Cut off a long 15cm tail of yarn and feed the yarn ends firstly though the wire and then though the final chain and pull up. The excess yarn can again be used to disguise the eye. Do not trim ends yet. They will be used later.
Crocheting the Rest of the Leaf
The rest of the leaf is worked in 2 rows built onto each side of the chain. The actual stitch count is not given but rather the order of the stitches. I find the best way to divide up the stitch types onto the spine is to use stitch markers to show the start of each section in each row. Take a look at the photo as an example of stitch marker placement up and down each side of the spine.
The idea is to get a natural layout of a leaf. For an aloe leaf, the leaf is quite broad and thick much of the length before tapering up to a point. I stitched the leaf spine all the way to the base even though some of the leaf will be “buried” in felt and stones in the pot. Because the aloe plant with all “grow” from a central point, you can start crocheting row 1 at a point above the spine base. In my case, I used a stitch marker to mark 8cm from the base of the leaf to commence row 2 (the yellow SM above). This is 2cm below the height of my pot. Note: I am left-handed so all of my photos reflect this. You can use a mirror to flip the images if needed.
Row 1:
Using 2 strands of the same colour as the spine, yarn onto the spine chain just above your stitch marker and 2 CH. Work the remaining stitches along the spine in the back half of the chain only in the following order: DC, HDC, SC. At the top chain of the spine add a chain and then continue down the other side of the leaf in reverse order. For one of my leaves, I commenced DC above the yellow stitch marker. I worked 1DC in each stitch until I reached the blue SM and changed to HDC. I worked 1HDC into each stitch until I reached the orange SM and then changed to 1SC in each stitch to the top of the leaf. I worked a chain at the top and then worked the stitches in reverse order down the other side of the leaf. At the yellow SM, slip stitch across to the other side of the leaf again and commence row 2.
Row 2:
Work SS in first 3 stitches, then 1 TSC into next stitch. Repeat this pattern up the leaf length. Adjust the number of SS towards to top so that you end on a TSC at the turning chain. Reverse the pattern down the other side of the leaf. Fasten off yarn and secure ends.
Repeat this pattern for all leaves required.
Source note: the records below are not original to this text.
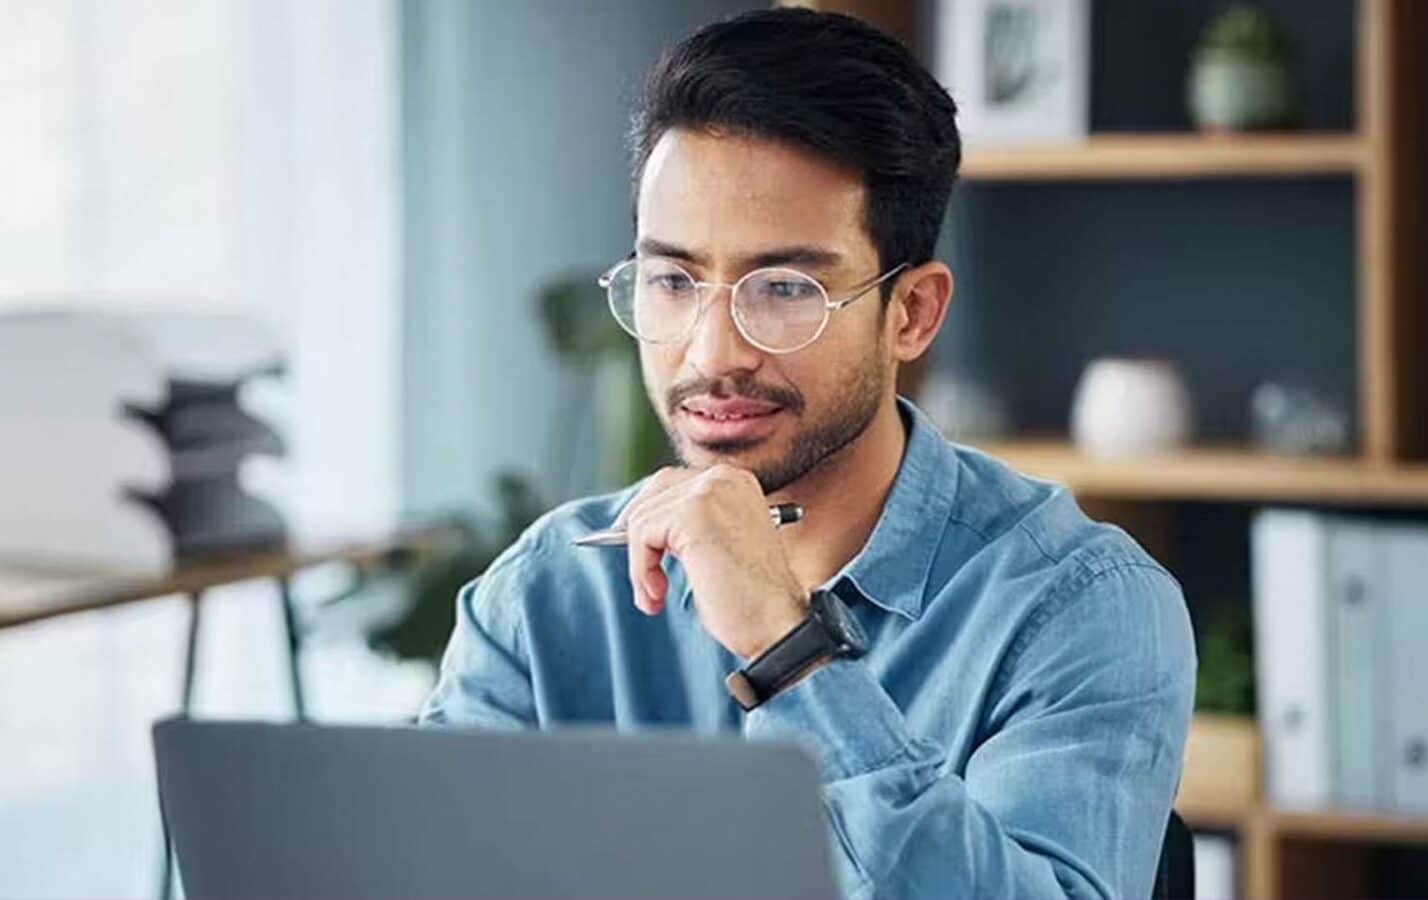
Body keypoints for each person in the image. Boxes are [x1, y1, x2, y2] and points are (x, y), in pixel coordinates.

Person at [421, 8, 1194, 898]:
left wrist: (788, 651)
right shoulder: (545, 596)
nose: (712, 354)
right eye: (673, 281)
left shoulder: (1080, 608)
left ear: (911, 314)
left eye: (784, 288)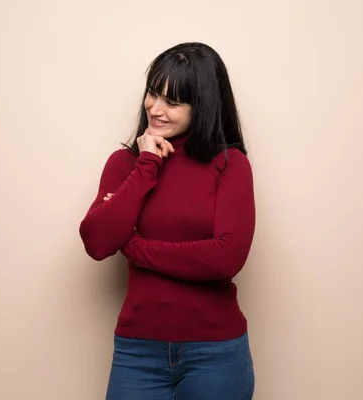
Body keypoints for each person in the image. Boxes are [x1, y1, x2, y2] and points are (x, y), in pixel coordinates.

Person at [79, 42, 256, 400]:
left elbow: (226, 258)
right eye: (153, 94)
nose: (155, 109)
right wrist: (146, 165)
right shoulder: (125, 164)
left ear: (202, 105)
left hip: (216, 353)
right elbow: (98, 242)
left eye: (172, 102)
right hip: (137, 353)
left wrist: (132, 244)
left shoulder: (230, 164)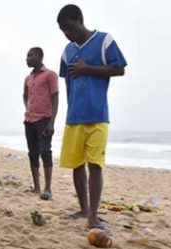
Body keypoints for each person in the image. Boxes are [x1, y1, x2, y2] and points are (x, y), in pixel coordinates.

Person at [57, 4, 127, 229]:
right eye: (63, 31)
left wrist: (89, 69)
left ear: (79, 20)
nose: (67, 34)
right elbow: (68, 83)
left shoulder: (104, 41)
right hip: (74, 116)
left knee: (95, 165)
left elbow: (120, 69)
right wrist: (68, 111)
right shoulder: (67, 51)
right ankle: (83, 209)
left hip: (97, 115)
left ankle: (93, 216)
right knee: (76, 165)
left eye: (69, 28)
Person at [23, 47, 59, 200]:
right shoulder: (28, 78)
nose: (27, 59)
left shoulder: (50, 75)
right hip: (29, 120)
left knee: (45, 151)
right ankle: (36, 187)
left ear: (38, 57)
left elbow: (55, 97)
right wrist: (28, 109)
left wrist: (52, 122)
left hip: (44, 120)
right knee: (32, 153)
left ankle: (47, 188)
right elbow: (25, 96)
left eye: (30, 56)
I worked a total of 7 leaves. Odd numbers of leaves seem to look best.
For the variegated version I used 2 strands of one colour for the spine and row 1, then I changed to the second colour to create row 2.
“Potting Up” Your Work
All the leaves of the aloe form from a common center. To create this effect, gather your completed leaves and hold them bouquet style on the base of each leaf. Shorter leaves are in the middle and longer leaves are on the outside. Once you are happy with the way the leaves look in the bouquet use a rubber band to temporarily hold the bouquet together.
Cut a length of matching yarn and wrap this around all the leaves at the base up and down the “handle” section and secure. Remove the rubber band.
To create a stable base within the pot to display the aloe, I used lengths of felt cut to a height about 2 cm shorter than the pot and rolled them into a fat sausage around the handle of the leaf bouquet. The finished sausage of leaves and felt fitted snugly into the pot. I then topped off the felt “soil” with decorative stones. Because nothing is affixed permanently, I can change the look of the plant over time but if you want, you could glue or stitch the leaves to the felt and then glue the felt sausage into the pot. And finally, arrange the aloe leaves and enjoy your new low maintenance plant!